After my incident with Sharp Objects earlier this week, I very carefully checked the title of Gillian Flynn’s last novel.
Dark Places didn’t seem to present too many issues, so I ploughed on.
Libby Day, survivor of the Day massacre 24 years ago, is a 37 year old woman still trying to deal with the scars left by the brutal murder of her mother and two sisters, for which her brother has spent the last 24 years in jail.
Realising that she’s fresh out of money, she accepts an offer to appear at a ‘Kill Club’ convention, where all sorts of disturbing questions are raised about the murders and whether or not her brother was actually responsible for them.
Dark Places is told in alternating chapters, with Libby narrating the odd numbers, and her brother Ben and mother narrating the even chapters. The story of the day of the murders unfolds for the reader as Libby learns more about what happened on that awful night, and begins to come to terms with what happened.

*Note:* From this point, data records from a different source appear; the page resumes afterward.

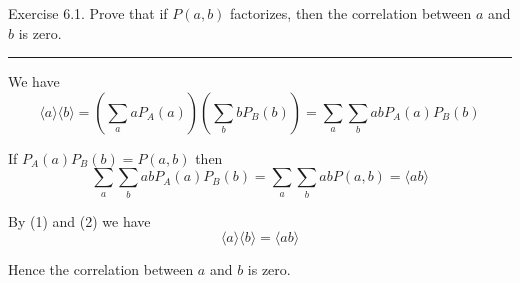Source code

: \documentclass[12pt]{article}
\begin{document}
Exercise 6.1.
Prove that if $P(a,b)$ factorizes, then the correlation
between $a$ and $b$ is zero.

\bigskip
\hrule

\bigskip
We have
\begin{equation*}
\langle a\rangle\langle b\rangle
=\left(\sum_aaP_A(a)\right)\left(\sum_bbP_B(b)\right)
=\sum_a\sum_babP_A(a)P_B(b)
\tag{1}
\end{equation*}

If $P_A(a)P_B(b)=P(a,b)$ then
\begin{equation*}
\sum_a\sum_babP_A(a)P_B(b)=\sum_a\sum_babP(a,b)=\langle ab\rangle
\tag{2}
\end{equation*}

By (1) and (2) we have
\begin{equation*}
\langle a\rangle\langle b\rangle=\langle ab\rangle
\end{equation*}

Hence the correlation between $a$ and $b$ is zero.
\end{document}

I really enjoyed Dark Places. I thought it was better than Sharp Objects, but not as good as Gone Girl, which means that, as far as I’m concerned, Flynn is only improving, so I look forward to her fourth novel with anticipation.
While the alternating narratives might be a little jarring to some, it’s a style which works well for me, and clearly for Flynn, as she kept it up in Gone Girl.
I ripped through this book in a matter of days, and didn’t have any of the horrendous struggles I did with Sharp Objects. Probably because it didn’t deal with self harm I enjoyed it much more.
It was dark, and unpredictable at times, and presented a host of mostly unlikeable characters, including Libby herself. There were one or two twists I didn’t quite predict, which is always a nice sensation, and overall I really enjoyed this book.